Snogged the face off boys over 6ft.
Worked behind a bar where the glasses were about 6ft off the ground (with the aid of a small crate!!).
Played basketball at high school with great success!
Played on the fact that I am so short to get attention as in 'aw shabba you are so tiny come here and let me give you a love.'

Being tiny is ace! Keep smiling and give DD a hug from me xx

kayzisbroody · 03/04/2008 11:20

I'm glad you are getting help for yourself too.

I think with your dd wanting to see a doctor about her height will set her up for any doctors/hospital appoitments she'll need to have.

I really really hope you start to feel better soon.

Still thinking of you sweetie. We're all her if you need us.

Blu · 03/04/2008 11:23

Oh, LG&T, this is very, very hard for you - you do have a hell of a lot on your plate. Don't worry if everything is on top of you - I mean don't add worrying about that to your worries, of course it is all too much at the moment.

I think your dd talking about beng small is an excellent starter - maybe posters on specialist supoprt sites will have experience of explaining TS to thier children? She may well be quite intrigued by it all. Mostly children seem to respond best to 'matter of fact' info, don't they? I try to avoid 're-assuring' talk with DS - if he thinks I am trying to re-assure him, he thinks there must be something horrible that he needs re-assuring about, iyswim.

Also - matter-of-fact somehow enables them to own and process the info for themselves, and they feel stronger for that. I tell DS 'well you WILL always have a small foot and a stiff ankle, but your leg will be a bit longer / they will give you pain killers, but sometimes it will feel very sore' (he is having bone surgery). He is surprisingly fine about that.

Anyway, you don't need to rush this, do you?

You are a wonderful parent, G&T - that really is the best she could have.

XXXXXXXX

twocutedarlings · 03/04/2008 11:31

Hi L G&T, I hope you dont mind my posting ive been following your thread over the last couple of days, but i dont think weve met .

I dont know anything about Turners (other that what ive read hear), but i do know exactly how it feels to be told that your child is not the 100% perfect. My DD1 (5) has Aspergers.

She is just starting to notice that she is differant from her classmates and this is something that we are just starting to explain to her. I agree with you 100% that you need to follow her lead, but give yourself time to get your head around it all. It gets much easier.... I promise .

Elibean · 03/04/2008 11:37

I think you said exactly the right thing.

And I like what Shab said about being small, too - my sister is under 5', I'm not much over, and we've had a blast in our (joint!) 102 years

I'm happy to chat via CAT/email, just wanted to let you know I'm away from tomorrow morning till Monday afternoon, but will get back to you asap.
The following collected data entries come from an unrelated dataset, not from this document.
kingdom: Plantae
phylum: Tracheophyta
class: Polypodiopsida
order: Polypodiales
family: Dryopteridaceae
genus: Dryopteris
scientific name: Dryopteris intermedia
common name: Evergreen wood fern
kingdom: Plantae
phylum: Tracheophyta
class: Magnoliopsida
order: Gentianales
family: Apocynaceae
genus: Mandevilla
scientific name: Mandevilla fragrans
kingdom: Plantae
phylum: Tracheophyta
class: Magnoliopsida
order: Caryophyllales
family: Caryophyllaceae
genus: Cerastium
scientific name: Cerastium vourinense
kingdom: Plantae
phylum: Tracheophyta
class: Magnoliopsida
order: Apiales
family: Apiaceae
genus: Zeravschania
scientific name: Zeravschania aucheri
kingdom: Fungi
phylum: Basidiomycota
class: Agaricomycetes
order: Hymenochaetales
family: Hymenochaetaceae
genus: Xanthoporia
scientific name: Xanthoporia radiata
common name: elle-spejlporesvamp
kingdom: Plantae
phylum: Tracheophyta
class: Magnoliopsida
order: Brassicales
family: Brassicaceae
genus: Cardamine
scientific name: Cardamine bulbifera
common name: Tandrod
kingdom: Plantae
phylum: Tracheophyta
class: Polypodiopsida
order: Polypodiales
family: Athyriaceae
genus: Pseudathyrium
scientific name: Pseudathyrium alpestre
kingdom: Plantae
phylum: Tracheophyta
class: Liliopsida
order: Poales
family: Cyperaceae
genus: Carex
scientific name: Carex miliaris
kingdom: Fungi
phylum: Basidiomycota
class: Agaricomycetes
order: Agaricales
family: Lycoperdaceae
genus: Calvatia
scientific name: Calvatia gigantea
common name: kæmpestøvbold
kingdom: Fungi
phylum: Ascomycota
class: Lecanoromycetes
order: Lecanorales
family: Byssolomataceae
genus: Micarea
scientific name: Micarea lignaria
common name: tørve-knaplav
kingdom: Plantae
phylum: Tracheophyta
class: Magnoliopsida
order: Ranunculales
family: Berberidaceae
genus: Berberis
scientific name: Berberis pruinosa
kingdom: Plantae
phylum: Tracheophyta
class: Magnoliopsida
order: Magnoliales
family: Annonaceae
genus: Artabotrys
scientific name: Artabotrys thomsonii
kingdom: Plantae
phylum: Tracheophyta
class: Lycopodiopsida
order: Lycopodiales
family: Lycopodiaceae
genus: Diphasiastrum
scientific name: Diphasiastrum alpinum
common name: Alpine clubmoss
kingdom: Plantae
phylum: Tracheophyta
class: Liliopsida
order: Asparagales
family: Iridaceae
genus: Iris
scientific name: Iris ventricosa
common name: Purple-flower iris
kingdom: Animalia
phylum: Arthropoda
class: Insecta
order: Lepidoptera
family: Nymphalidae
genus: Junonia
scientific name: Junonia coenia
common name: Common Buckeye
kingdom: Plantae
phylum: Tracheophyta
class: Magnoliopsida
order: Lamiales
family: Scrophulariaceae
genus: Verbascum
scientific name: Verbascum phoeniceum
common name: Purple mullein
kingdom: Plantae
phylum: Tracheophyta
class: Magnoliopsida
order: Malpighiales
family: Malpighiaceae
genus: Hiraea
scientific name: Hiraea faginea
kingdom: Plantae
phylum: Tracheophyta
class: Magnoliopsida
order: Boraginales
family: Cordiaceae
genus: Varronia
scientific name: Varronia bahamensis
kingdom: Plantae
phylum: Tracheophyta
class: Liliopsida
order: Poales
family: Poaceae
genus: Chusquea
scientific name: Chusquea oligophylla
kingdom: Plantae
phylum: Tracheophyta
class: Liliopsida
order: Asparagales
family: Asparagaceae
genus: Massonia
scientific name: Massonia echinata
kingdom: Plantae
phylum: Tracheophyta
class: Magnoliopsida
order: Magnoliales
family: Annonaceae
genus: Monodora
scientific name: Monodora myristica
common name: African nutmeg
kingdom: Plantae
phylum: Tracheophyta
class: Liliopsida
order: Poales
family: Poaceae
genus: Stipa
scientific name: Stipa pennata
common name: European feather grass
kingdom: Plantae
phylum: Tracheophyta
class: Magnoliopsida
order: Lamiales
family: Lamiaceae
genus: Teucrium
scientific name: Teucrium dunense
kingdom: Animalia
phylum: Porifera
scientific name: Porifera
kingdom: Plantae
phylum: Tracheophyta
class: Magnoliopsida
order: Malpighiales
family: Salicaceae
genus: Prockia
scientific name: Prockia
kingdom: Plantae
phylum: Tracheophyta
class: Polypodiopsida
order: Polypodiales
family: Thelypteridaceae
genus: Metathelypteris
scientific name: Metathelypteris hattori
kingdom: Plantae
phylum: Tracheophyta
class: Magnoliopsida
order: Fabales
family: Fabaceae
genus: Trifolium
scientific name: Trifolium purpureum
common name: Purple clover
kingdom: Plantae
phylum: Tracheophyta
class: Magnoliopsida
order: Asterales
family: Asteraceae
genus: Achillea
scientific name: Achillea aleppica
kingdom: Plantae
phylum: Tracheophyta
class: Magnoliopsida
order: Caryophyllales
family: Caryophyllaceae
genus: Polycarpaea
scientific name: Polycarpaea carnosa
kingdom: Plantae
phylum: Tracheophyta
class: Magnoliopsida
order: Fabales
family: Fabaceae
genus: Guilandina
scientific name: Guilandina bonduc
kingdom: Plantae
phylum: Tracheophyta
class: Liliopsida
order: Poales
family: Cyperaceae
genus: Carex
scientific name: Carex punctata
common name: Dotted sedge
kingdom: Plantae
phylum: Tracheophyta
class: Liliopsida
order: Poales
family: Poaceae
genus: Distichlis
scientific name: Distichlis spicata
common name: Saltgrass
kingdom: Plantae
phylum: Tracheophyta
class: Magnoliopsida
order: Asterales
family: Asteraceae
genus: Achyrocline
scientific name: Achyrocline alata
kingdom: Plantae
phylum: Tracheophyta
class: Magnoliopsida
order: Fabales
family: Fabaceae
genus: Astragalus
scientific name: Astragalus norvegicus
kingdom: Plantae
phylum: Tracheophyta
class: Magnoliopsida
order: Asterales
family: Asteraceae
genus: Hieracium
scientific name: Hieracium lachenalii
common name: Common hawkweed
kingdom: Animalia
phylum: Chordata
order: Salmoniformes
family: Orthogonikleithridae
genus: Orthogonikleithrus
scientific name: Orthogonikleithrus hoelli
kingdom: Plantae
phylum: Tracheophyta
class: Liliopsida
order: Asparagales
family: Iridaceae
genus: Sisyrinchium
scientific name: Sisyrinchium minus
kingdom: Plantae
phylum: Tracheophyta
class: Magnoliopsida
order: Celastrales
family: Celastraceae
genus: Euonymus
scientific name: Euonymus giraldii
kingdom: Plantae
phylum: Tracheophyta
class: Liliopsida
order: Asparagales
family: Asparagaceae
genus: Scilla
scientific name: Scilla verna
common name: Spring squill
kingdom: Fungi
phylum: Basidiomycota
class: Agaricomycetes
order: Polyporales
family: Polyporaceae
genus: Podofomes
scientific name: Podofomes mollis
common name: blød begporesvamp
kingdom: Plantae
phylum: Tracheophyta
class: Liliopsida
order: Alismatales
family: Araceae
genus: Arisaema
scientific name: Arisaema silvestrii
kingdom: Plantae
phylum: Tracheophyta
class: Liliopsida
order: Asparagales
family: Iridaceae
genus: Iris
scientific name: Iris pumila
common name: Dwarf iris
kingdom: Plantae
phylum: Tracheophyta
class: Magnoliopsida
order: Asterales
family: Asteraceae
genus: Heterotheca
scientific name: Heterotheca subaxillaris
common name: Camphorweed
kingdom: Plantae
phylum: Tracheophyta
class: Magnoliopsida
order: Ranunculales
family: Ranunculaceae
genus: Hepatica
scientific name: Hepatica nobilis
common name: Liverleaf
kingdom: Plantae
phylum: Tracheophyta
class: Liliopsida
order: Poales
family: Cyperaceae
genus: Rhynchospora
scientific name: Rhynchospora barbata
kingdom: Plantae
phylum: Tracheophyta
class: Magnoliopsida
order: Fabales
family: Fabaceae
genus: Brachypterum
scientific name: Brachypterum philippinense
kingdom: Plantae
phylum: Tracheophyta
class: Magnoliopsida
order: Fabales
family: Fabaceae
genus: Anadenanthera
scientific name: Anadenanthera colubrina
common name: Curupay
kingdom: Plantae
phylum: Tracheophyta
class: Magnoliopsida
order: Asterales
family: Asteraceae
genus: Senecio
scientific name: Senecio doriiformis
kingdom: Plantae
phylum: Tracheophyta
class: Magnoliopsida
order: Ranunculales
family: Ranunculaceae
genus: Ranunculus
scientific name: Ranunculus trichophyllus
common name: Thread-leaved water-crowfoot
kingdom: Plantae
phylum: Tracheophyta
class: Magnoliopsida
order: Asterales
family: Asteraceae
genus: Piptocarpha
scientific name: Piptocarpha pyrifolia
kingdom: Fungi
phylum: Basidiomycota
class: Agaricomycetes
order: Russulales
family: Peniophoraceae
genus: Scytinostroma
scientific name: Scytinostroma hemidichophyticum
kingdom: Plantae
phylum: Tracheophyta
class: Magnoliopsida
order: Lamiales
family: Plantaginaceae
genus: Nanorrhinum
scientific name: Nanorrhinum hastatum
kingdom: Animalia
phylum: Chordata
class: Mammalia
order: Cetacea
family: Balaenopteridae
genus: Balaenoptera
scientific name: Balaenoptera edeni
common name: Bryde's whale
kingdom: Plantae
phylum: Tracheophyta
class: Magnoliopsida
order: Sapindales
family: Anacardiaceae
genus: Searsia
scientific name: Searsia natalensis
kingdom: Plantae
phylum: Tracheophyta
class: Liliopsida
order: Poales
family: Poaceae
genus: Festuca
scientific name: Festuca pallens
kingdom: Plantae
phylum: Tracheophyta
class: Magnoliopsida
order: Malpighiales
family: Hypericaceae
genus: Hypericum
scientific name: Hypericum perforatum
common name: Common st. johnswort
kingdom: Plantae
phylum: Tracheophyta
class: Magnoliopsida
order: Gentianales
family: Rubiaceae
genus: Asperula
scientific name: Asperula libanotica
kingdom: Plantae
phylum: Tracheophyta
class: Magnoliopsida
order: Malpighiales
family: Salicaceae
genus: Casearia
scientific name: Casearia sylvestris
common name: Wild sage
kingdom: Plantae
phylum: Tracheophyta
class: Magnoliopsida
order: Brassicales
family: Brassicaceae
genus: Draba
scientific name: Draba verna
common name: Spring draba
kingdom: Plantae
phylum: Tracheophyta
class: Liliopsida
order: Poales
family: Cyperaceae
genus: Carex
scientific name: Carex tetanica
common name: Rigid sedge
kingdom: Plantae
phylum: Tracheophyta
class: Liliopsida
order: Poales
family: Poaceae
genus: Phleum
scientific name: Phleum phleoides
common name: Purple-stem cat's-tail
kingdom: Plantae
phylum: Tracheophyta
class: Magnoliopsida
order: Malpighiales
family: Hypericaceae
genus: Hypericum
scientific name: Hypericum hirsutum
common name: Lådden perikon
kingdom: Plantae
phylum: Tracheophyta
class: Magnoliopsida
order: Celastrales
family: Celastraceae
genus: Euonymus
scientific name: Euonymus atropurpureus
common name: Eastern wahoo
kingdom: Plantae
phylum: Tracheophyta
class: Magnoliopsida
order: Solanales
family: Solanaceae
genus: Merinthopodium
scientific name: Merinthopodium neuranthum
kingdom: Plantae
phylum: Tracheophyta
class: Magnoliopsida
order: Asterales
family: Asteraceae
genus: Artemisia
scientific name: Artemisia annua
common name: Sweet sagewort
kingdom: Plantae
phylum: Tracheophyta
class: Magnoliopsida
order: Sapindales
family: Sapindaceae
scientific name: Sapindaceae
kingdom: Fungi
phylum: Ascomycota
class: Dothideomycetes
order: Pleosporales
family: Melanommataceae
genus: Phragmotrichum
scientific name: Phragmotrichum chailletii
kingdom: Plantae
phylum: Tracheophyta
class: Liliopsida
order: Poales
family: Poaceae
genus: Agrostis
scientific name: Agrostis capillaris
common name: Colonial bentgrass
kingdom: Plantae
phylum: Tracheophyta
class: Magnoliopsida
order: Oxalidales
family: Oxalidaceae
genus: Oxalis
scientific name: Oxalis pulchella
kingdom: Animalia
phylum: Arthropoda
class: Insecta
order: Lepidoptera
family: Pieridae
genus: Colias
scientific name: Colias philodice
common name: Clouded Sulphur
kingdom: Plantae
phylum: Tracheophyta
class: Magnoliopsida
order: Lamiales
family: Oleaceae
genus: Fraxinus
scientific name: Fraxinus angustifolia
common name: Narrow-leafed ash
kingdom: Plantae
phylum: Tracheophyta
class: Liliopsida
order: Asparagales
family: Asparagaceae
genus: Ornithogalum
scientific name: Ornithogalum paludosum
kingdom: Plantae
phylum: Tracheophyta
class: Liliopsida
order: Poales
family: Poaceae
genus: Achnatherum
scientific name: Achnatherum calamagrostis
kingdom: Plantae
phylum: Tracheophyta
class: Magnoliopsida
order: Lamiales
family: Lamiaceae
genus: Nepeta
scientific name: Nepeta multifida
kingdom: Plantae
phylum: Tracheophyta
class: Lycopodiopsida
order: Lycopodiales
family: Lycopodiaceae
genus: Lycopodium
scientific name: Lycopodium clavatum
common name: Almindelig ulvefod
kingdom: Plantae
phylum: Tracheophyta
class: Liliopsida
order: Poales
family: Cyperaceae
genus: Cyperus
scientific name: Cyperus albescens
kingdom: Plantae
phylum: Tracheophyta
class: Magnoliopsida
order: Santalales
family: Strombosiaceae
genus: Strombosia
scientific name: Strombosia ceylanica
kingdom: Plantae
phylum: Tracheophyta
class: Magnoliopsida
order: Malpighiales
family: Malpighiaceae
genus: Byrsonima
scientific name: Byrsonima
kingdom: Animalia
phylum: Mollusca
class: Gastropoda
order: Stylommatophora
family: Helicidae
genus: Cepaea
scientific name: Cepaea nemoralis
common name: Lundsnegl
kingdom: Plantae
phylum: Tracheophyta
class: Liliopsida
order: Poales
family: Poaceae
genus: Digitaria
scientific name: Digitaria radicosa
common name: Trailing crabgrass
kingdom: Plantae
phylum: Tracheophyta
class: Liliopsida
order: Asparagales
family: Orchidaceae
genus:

So many wise things said, I can't add much other than hugs....and the knowledge that sometimes its really, really important to hit the low spots before finding the strength/positivity. Sort of like planting very deep roots for the journey, IYSWIM.

Glad you saw your doc too....my dh took ADs for a while, after a major bereavement, and he said it was like wearing a plaster cast on a broken leg while it healed....just a bit of support. Hope they help, and that the head is better soon.

largeginandtonic · 03/04/2008 11:42

Thank you guys, i feel a bit better having said it all. Blu wise words and twocute lovely to 'meet' you and thank you so much. I really dont know what i would do without you all.

OP posts:
moonmother · 03/04/2008 11:46

Have been following this thread and think you all seem to be coping brilliantly.

I cannot begin to imagine how you've felt since you got that dreaded phonecall...I like many others sat watching the clock that day and evening waiting with you too.

I'm afraid I have no experience of Turners.

The only experience I have in regards to your Darling Daughter is that I am 4'11 and as Shabba said being small is great.
I have never regretted being the height I am and in time she will come to realise it makes her even more special than she is already.

If she's anything like my DD (just 8) she'll already be into pop music and have a love of Kylie...being 4' 11 has never stopped her

Thinking of you all

Christie · 03/04/2008 11:50

This reply has been deleted

Message withdrawn at poster's request.